Gifts for the tea ceremony
After drinking the tea, elders typically present gifts in the form of red packets or jewellery, placing them on the serving tray. If you read my previous post on Chinese wedding gifts, you’ll recall more details about red packets and jewellery. There’s a photo of us serving tea to my parents as well.

The bride and groom usually give red packets to the younger siblings or children who help serve the tea. Interestingly, when Mr C and I served tea to my sister and brother-in-law, they gave us a red packet instead!
There is also a photo of my uncle and aunt serving tea to his fourth elder sister and her husband (the bride and groom).

After the ceremony, the couple will also present a red packet to the tea helper, who assists by holding the tray with the teapot and cups.
Once again, I would like to thank my uncle for sharing his precious photos with us.
Really interesting! It’s the first I’ve heard of such a ceremony. Nice photos too!
I love this post, I wish you had written this in 2010 when I got married. I’m Chinese my husband isn’t, but we decided to do a tea ceremony for tradition. My husband didn’t really understand, but he went with it!
Wow! a very interesting post. never knew about the tea ceremony. It made me realise how little we know about different cultures and traditions.
Great photos. I love reading about different traditions. You look very happy on your wedding day
I’d not heard of this before, really interesting! great photos x
Oh wow what a fabulous post. It’s such a wonderful tradition too, I wish we had something like this. I love the photos too, always find old photos intriguing 🙂
This sounds like a beautiful idea and something I never knew before. Thank you for sharing.
What a lovely tradition, something that brings families together is missing in our culture
This is a very interesting post, I had never heard of the tea ceremony before so it’s always nice to learn new things x
I’d not heard of the tea ceremony before so this was lovely to read about. Thanks for sharing.

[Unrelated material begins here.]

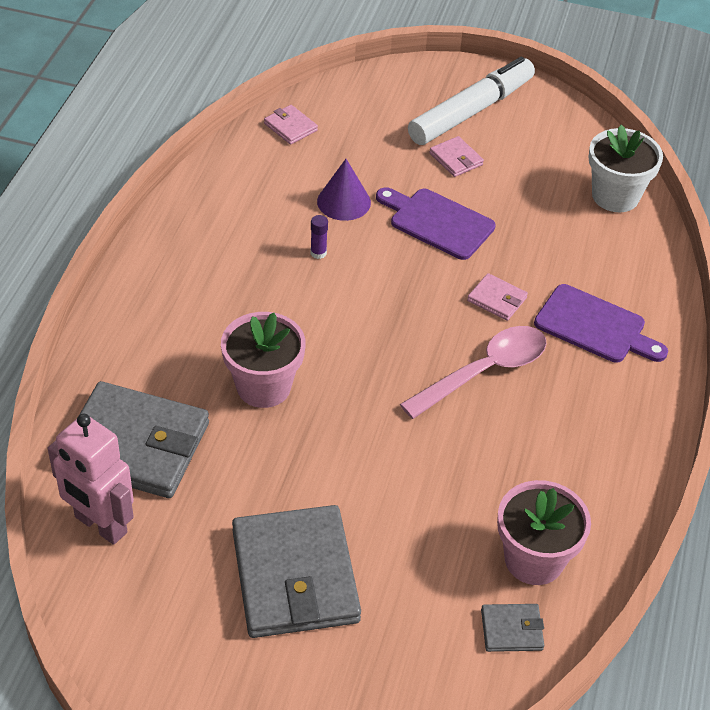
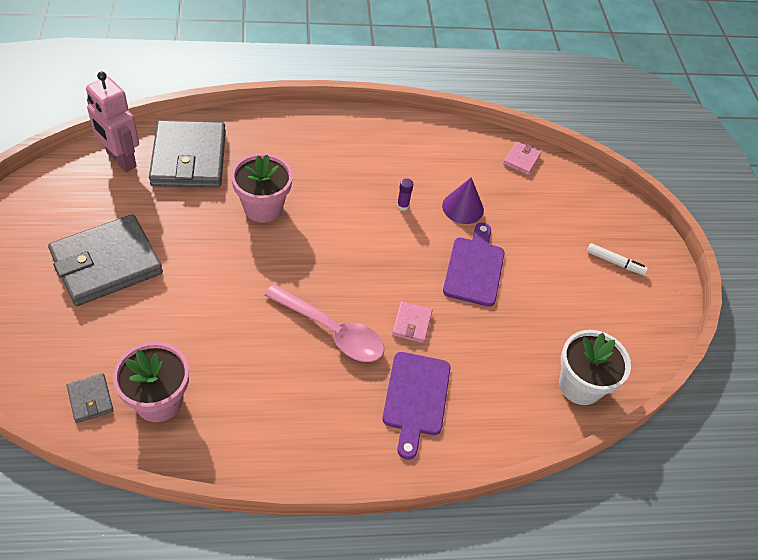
camera: 65 degrees right, 5 degrees up
(100, 525) = (121, 160): pink robot -> pink robot turned 60 degrees counterclockwise
(456, 159) = (552, 264): pink wallet -> none
(470, 112) = (614, 262): white marker -> white marker, size x0.44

This is fascinating! Thank you so much for sharing the photos too x
This is really interesting to learn about and it’s lovely to see you family photos.
Thanks for sharing this with us, it is so great to read about other traditions x
Thank you so much for sharing this special tradition with us. I absolutely love the photos and have learnt something new today.
I am really enjoying this series. Wow I would love to take part in a Tea Ceremony
This is really lovely, a great way to honour and show respect for the older members of the family.
What a lovely ceremony! I have my own mini tea ceremony every night with jasmine tea in my lovely tea pot I brought back from Beijing. I love tea and it’s such a sociable drink, pouring cups for each other and taking it in turns to fill up the pot. I’ve never heard of a wedding tea ceremony though but it looks so lovely and is great to learn about, thank you!
That’s so sweet and nice. It’s such a simple thing, but it is very reverent 🙂
Oh, lovely tradition that shows care and respect for the elders and the family!
This looks like a lovely respectful tradition and one that I think we can all relate to for a wedding is a time for all generations to be together. Looking at the photos is lovely too 🙂
Great post! I am really enjoying reading about your Chinese culture. This sounds like a really nice ceremony and I love all of the photos.